People with T1D often carry a glucagon kit in case of severe hypoglycemia (low blood glucose) emergencies. Glucagon raises the body’s blood glucose when a person with T1D is unable to swallow liquid or food due to unconsciousness or seizure activity. A glucagon kit contains a vial of powdered glucagon and a syringe filled with liquid. The two are mixed and then injected.
Incretins are a group of gastrointestinal hormones that cause an increase in the amount of insulin released from the beta cells after eating, even before blood-glucose levels become elevated. They also slow the rate of absorption of nutrients into the blood stream and may directly reduce food intake. As expected, they also inhibit glucagon release from the pancreas. The two main candidate molecules that fulfill criteria for an incretin are glucagon-like peptide-1 (GLP-1) and gastric inhibitory peptide (GIP). Both GLP-1 and GIP are rapidly inactivated in the bloodstream.
When food is consumed, the concentration of glucose rises and triggers incretin secretion. But in people with T1D, GLP-1 cannot work properly because insulin and amylin are missing. GLP-1 helps to lower blood glucose and contributes to blood-glucose control, limiting high blood-sugar levels without increasing the risk of hypoglycemia.
Leptin is a hormone produced by fat cells that helps to regulate body weight. It is known as the “hunger hormone” because it signals to the brain that the body has had enough to eat, producing that post-meal “full” feeling. Leptin also controls the levels of several lipids in the blood stream, such as fatty acids, triglycerides, and cholesterol. In recent animal studies in models of T1D, leptin has been shown to influence glucose metabolism beneficially.
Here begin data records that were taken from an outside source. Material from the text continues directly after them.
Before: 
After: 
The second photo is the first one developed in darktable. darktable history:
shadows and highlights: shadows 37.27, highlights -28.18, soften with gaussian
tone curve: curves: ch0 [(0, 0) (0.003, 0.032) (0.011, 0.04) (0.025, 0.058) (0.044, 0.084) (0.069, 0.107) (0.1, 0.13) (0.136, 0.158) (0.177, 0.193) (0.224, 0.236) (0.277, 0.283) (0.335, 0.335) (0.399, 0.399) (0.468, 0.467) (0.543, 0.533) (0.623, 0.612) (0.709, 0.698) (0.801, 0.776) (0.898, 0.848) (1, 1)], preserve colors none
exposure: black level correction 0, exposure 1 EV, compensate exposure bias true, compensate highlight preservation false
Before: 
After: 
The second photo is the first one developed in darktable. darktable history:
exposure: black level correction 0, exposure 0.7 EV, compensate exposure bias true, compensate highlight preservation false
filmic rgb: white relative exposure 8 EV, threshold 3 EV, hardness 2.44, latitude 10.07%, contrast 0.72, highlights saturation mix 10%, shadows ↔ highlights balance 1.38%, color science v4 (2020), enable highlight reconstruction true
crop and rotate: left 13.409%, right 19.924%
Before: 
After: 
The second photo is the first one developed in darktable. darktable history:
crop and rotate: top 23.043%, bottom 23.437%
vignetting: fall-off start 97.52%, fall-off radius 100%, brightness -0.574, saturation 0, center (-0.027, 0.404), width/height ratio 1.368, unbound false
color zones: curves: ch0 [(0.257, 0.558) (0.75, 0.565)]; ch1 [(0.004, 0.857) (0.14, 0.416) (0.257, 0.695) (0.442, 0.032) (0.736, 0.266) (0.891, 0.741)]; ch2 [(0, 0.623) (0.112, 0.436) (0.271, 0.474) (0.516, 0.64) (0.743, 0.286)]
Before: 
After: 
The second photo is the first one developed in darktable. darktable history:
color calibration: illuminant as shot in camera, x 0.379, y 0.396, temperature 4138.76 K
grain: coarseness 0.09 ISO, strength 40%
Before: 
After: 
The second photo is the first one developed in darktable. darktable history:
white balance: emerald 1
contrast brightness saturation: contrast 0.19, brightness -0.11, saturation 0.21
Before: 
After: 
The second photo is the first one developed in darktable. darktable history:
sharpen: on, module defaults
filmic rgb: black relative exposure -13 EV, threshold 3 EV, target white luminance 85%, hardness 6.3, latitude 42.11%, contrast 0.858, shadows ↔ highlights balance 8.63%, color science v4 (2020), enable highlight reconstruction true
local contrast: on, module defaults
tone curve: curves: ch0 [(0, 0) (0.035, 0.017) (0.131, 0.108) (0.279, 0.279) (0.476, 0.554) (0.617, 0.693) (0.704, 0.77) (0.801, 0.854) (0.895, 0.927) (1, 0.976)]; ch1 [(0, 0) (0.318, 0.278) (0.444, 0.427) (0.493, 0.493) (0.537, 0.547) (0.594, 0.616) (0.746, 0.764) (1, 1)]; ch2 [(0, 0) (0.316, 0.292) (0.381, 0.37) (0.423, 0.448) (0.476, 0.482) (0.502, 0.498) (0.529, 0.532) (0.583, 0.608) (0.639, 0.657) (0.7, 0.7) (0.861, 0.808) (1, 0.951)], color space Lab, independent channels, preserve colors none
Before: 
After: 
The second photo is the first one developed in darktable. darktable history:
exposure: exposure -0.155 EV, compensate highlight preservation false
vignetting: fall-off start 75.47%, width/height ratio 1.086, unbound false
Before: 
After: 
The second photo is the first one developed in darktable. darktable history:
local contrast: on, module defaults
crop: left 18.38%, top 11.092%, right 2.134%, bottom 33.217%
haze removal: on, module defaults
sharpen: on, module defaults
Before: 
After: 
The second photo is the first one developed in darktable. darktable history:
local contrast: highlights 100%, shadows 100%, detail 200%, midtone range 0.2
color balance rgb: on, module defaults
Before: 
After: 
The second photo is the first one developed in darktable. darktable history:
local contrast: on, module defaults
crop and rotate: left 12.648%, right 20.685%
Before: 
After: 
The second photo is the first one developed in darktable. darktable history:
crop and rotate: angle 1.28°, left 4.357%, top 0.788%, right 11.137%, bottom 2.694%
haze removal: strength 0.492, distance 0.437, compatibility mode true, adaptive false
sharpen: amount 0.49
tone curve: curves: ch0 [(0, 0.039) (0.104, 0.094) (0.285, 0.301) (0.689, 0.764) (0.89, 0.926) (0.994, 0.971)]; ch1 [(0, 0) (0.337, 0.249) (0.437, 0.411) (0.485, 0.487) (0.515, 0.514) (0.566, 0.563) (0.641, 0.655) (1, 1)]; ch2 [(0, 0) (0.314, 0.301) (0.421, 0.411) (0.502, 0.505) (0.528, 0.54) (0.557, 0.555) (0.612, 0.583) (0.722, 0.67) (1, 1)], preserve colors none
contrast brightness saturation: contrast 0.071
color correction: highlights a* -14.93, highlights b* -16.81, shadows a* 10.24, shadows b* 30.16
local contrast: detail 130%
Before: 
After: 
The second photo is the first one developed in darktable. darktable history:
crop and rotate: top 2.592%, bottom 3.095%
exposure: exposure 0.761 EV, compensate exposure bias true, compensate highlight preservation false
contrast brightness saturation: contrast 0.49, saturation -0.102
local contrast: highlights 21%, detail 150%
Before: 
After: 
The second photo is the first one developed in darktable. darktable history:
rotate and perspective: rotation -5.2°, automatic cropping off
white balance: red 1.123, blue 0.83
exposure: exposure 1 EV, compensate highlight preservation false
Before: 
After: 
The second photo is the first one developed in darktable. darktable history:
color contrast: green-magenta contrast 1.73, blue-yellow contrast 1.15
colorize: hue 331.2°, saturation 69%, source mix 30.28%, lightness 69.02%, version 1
Obtaining ideal blood-glucose control is a highly orchestrated process involving many hormones produced by the pancreas, fat cells, and the gut. Insulin therapy has been an important step toward restoring blood-glucose regulation, but it is only part of the ultimate solution. Here are just a few examples of how JDRF is working to optimize blood-glucose control by researching and developing drugs and hormones that will partner with insulin to provide even better treatments for people with T1D:
Bottom line is that JDRF is exploring possibilities to improve the treatment and lives of people with T1D, and reduce the burden of managing this challenging disease and its complications. It can seem like “information overload” when learning that there is more to blood-glucose control than insulin. We hope that this article, and its companion piece, All About Insulin, will help expand your knowledge about T1D management and ongoing research supported by JDRF.